Au sommet de la colline de l’Acropole se trouve le Parthénon, qui fait partie du riche patrimoine culturel d’Athènes. (Aerial-motion/Shutterstock)
La guerre continue
Thucydide était conscient de la nécessité de partager un contenu inspirant et instructif avec ses lecteurs, d’où ses insertions occasionnelles de discours polis dans les récits factuels de la guerre. Historien chevronné, il savait également qu’il ne devait pas romancer le passé. En quelques pages, la grandeur du discours de Périclès s’estompe considérablement. À mesure que la guerre se poursuit dans les territoires voisins, les lignes de ravitaillement d’Athènes s’amenuisent. Bien que la stratégie défensive de Périclès ait permis de sauver des dizaines de milliers de personnes, elle a également mis à rude épreuve les ressources de la ville, qui s’amenuisaient. La faim généralisée a aggravé le manque d’hygiène, ce qui a affaibli le système immunitaire déjà fragile des Athéniens.
En 430 av. J.-C., une peste dévastatrice s’est déclarée. Elle a tué près d’un quart de la population, faisant de la victoire et de la paix de lointaines possibilités.
La Peste dans une ville ancienne, vers 1652 et vers 1654, par Michiel Sweerts. Huile sur toile ; 116 x 170 cm. Musée d’art de Los Angeles. (Domaine public)
La paranoïa et l’anarchie se sont installées. Certains Athéniens ont pensé que Sparte avait empoisonné leur approvisionnement en eau, tandis que d’autres se sont réfugiés dans des explications surnaturelles. Périclès lui-même est mort de la maladie, dont l’origine laisse encore les épidémiologistes perplexes. Comme l’a noté Thucydide, « la catastrophe fut si écrasante que les hommes, ne sachant pas ce qui allait leur arriver, sont devenus indifférents à toutes les règles de la religion ou de la loi ». Les historiens ont encore du mal à expliquer comment Athènes a survécu à ces circonstances.
Un clairon d’espoir
Pourtant, malgré l’imminence du malheur, Athènes a persisté. Les ressources se sont amenuisées et la main-d’œuvre a diminué, mais ses principes se sont maintenus. La liberté, la démocratie, le bien, le vrai, le beau : les Athéniens sont restés attachés à des valeurs plus élevées, ce qui a rendu leurs luttes dignes d’être soutenues.

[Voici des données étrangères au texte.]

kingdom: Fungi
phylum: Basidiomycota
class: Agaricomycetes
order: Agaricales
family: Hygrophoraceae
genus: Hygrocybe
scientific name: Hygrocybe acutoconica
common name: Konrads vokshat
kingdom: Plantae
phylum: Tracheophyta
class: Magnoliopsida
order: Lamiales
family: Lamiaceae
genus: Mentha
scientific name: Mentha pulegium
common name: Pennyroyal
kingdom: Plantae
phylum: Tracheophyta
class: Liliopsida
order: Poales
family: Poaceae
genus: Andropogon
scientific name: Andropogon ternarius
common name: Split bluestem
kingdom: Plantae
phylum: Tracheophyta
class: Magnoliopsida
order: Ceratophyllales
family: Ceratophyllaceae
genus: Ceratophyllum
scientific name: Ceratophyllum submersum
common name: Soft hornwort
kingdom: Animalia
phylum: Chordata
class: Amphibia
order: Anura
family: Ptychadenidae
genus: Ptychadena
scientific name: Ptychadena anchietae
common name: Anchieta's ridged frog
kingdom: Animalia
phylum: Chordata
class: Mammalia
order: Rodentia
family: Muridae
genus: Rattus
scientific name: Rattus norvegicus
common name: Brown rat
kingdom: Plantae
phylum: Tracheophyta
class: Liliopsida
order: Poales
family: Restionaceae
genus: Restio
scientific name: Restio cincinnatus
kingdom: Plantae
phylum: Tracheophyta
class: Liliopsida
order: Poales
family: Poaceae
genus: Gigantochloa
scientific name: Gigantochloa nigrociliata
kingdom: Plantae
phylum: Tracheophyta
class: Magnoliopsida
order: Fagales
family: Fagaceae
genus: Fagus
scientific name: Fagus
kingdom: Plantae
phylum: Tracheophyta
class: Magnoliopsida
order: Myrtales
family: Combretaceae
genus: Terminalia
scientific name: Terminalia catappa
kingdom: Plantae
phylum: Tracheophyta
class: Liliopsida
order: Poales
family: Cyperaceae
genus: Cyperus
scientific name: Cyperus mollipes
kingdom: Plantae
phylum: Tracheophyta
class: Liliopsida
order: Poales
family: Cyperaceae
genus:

Bien qu’il n’en reste aujourd’hui que des ruines, le temple de Zeus olympien est un excellent exemple des merveilles créées par la société athénienne de l’Antiquité. (Domaine public)
L’oraison de Périclès a joué un rôle important dans cette réussite exceptionnelle. L’homme d’État athénien savait que c’est précisément dans les moments difficiles que les valeurs d’une société doivent être clairement exprimées. Le souvenir de la grandeur et la contemplation d’idéaux plus élevés peuvent faire la différence entre la vie et la mort. Ils peuvent faire naître un espoir si vif que le monde résistera au feu et renaîtra de ses cendres.